_Исходный текст_:
----------------------------------------

Итак, водород становится жидким при немыслимо низкой температуре: минус 253 градуса. А другие газы?
Как мы с тобой и ожидали, все они не такие упорные (кроме одного, о котором мы ещё поговорим). К тому времени, когда молекулы водорода только начинают слипаться в капельки, другие газы мало того что давно уже превратились в жидкости - эти жидкости успели даже замёрзнуть, то есть стать твёрдыми. Скажем, кислород превращается в жидкость при температуре «всего лишь» минус 183 градуса, а при минус 219 градусах, когда водороду ещё довольно далеко до жидкости, кислород уже становится твёрдым.
А кто же тот упрямый газ, которому удалось переупрямить даже водород? Это гелий - самый лёгкий после водорода газ и самый, наверное, удивительный. Атомы гелия, в отличие от атомов водорода, ужасно необщительны. До сих пор химикам так и не удалось «уговорить» атомы гелия соединиться с другими атомами. Да что там другие, когда атомы гелия и со своими-то знаться не желают! Вот почему атомы гелия не соединяются в пары, как атомы водорода, кислорода, азота, а так и живут в одиночку.
Слипаться в капельки жидкости атомы-одиночки гелия тоже не торопятся. Суди сам: один-единственный атом гелия вдвое массивнее целой двухатомной молекулы водорода, и поэтому при одной и той же температуре атомы гелия летают, конечно, медленнее, чем молекулы водорода. Но, несмотря на это, атомы гелия начинают слипаться в капельки при ещё более низкой температуре, чем молекулы водорода, - минус 269 градусов!

----------------------------------------

_Задание_: Измени отрывок текста о сжижении газов между словами "Как мы с тобой" и "уже становится твёрдым.", включительно: замени "кислород" на "азот" и выпиши этот отрывок целиком. Записи здесь ни при чём.

Записи набора данных
----------------------------------------

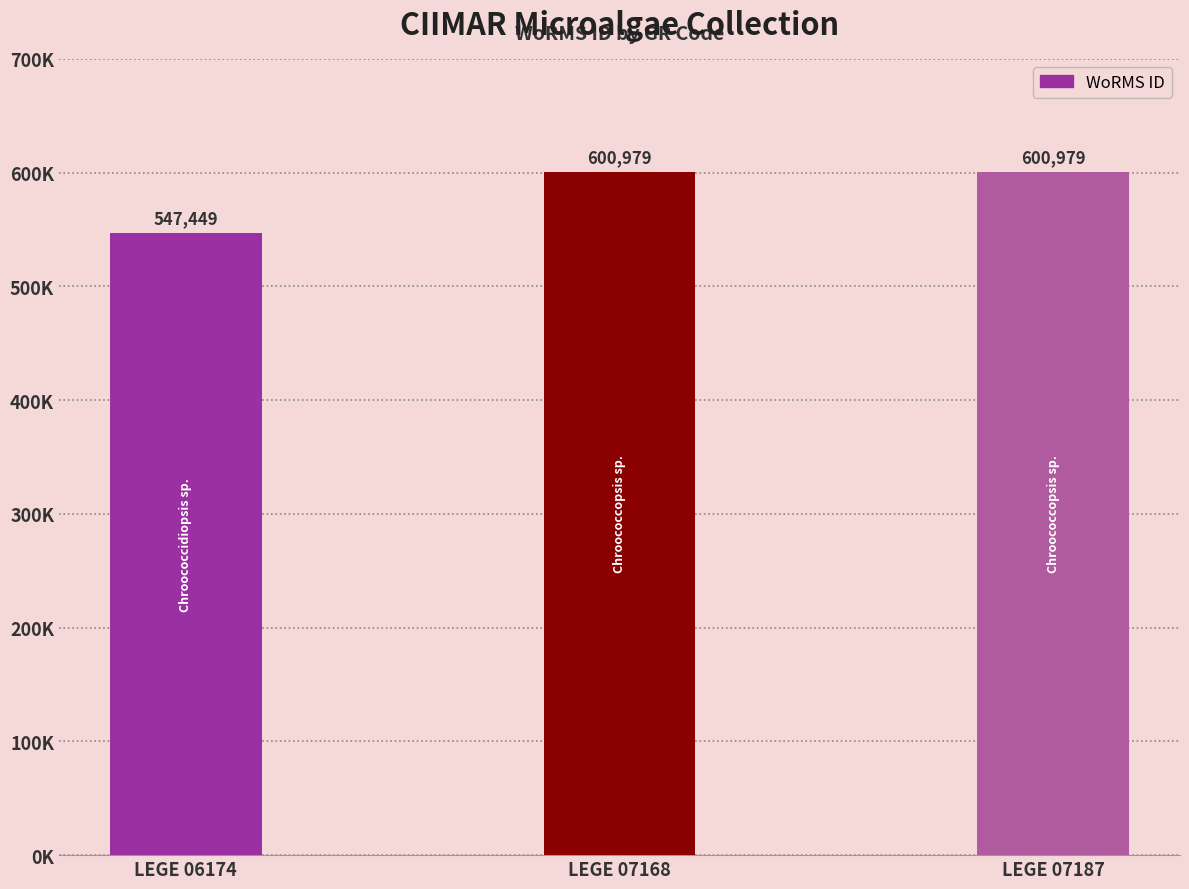

Does the chart contain any negative values?

No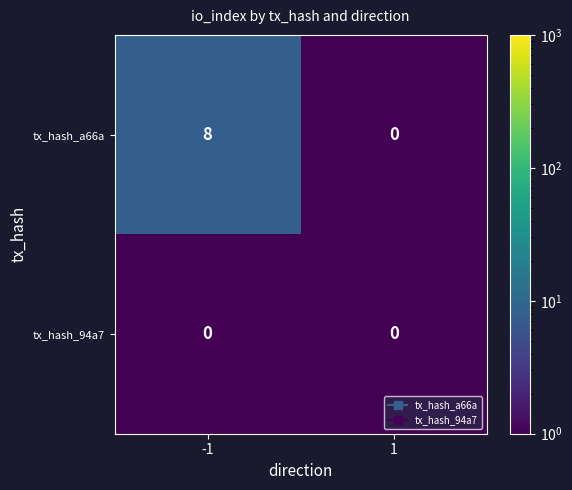

What is the difference between the maximum and minimum values in the tx_hash_a66a series?

8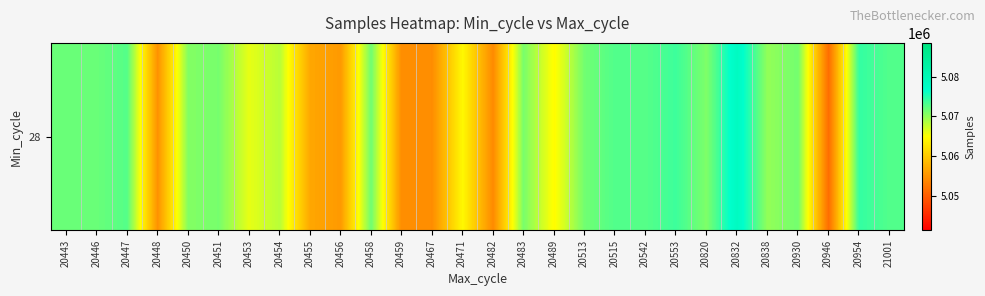

The chart shows a value of 2168724 at 20458. True or false?

False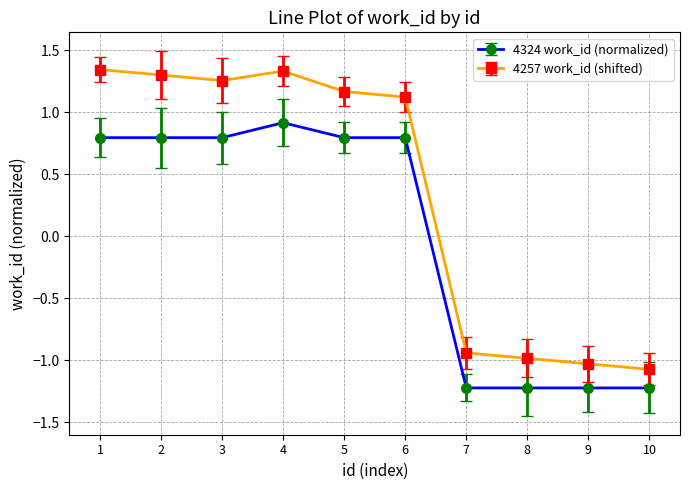

What is the minimum value for 4324 work_id (normalized)?

-1.2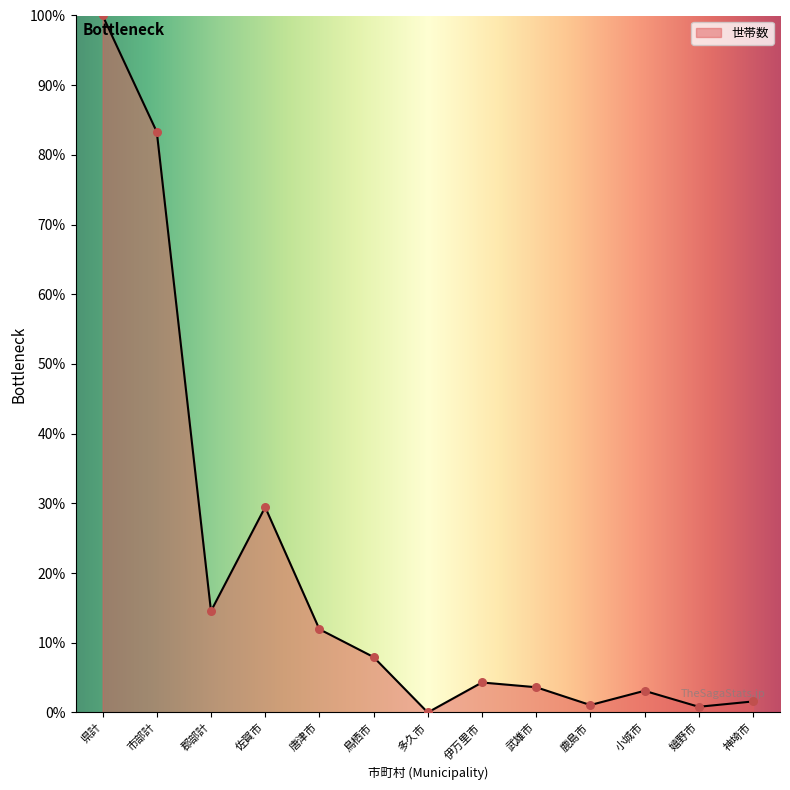

Which has a higher value, 唐津市 or 鳥栖市?

唐津市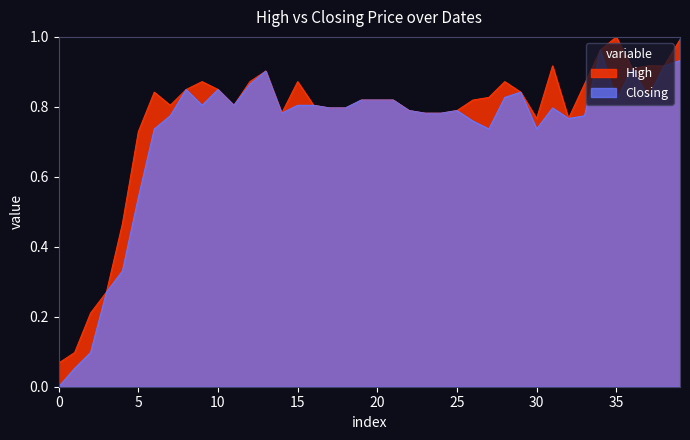

How many interior local peaks does the High series have?

7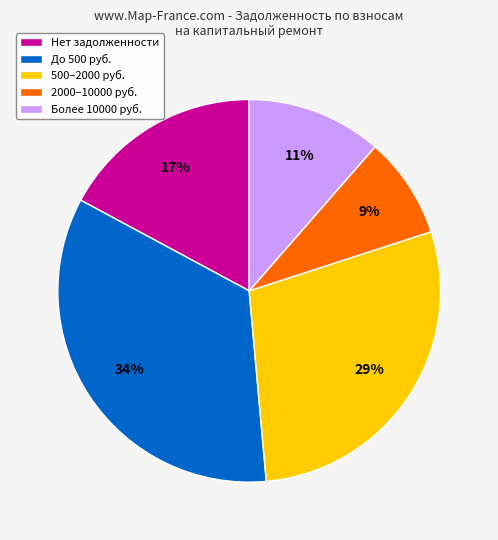

How many segments does this pie chart have?

5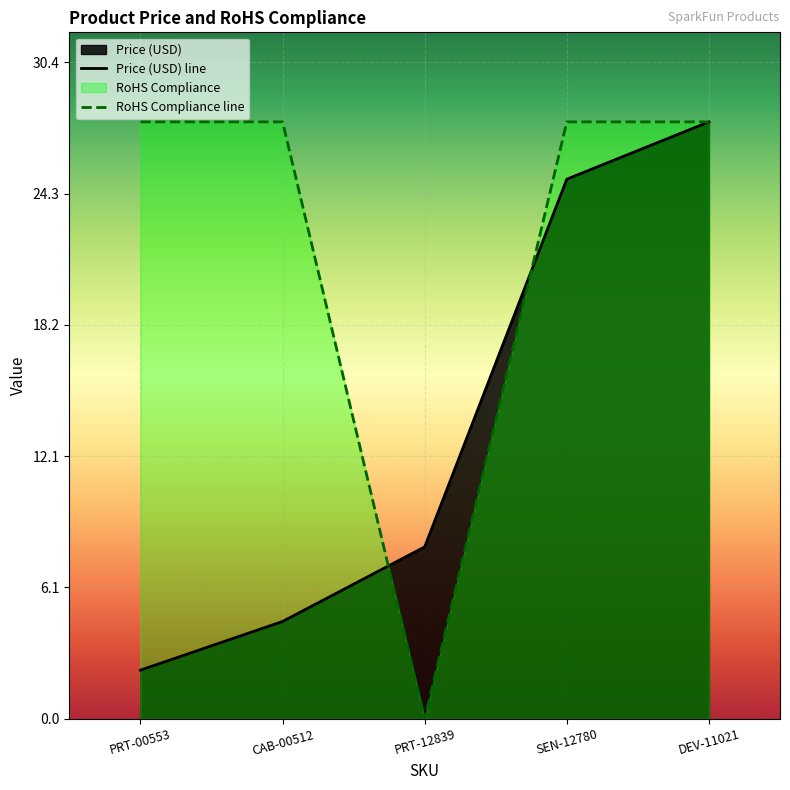

Does the chart display data point markers on the line(s)?

No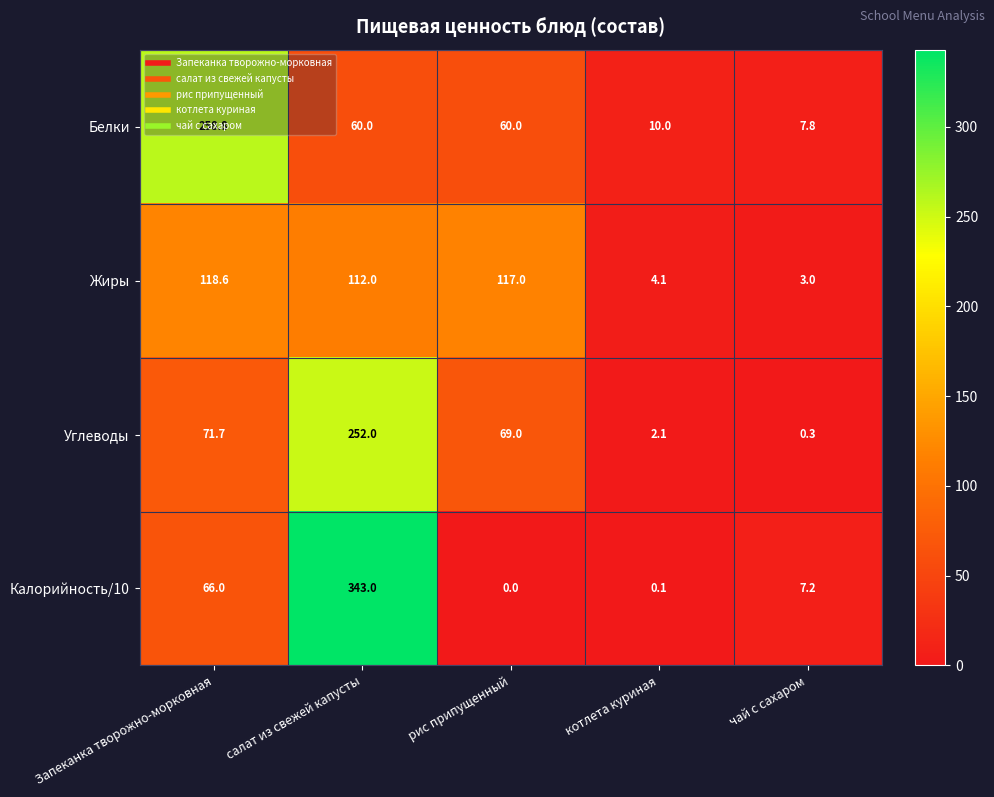

What is the total value across all series at рис припущенный?

246.0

----------------------------------------

_Ответ_:
Как мы с тобой и ожидали, все они не такие упорные (кроме одного, о котором мы ещё поговорим). К тому времени, когда молекулы водорода только начинают слипаться в капельки, другие газы мало того что давно уже превратились в жидкости - эти жидкости успели даже замёрзнуть, то есть стать твёрдыми. Скажем, азот превращается в жидкость при температуре «всего лишь» минус 183 градуса, а при минус 219 градусах, когда водороду ещё довольно далеко до жидкости, азот уже становится твёрдым.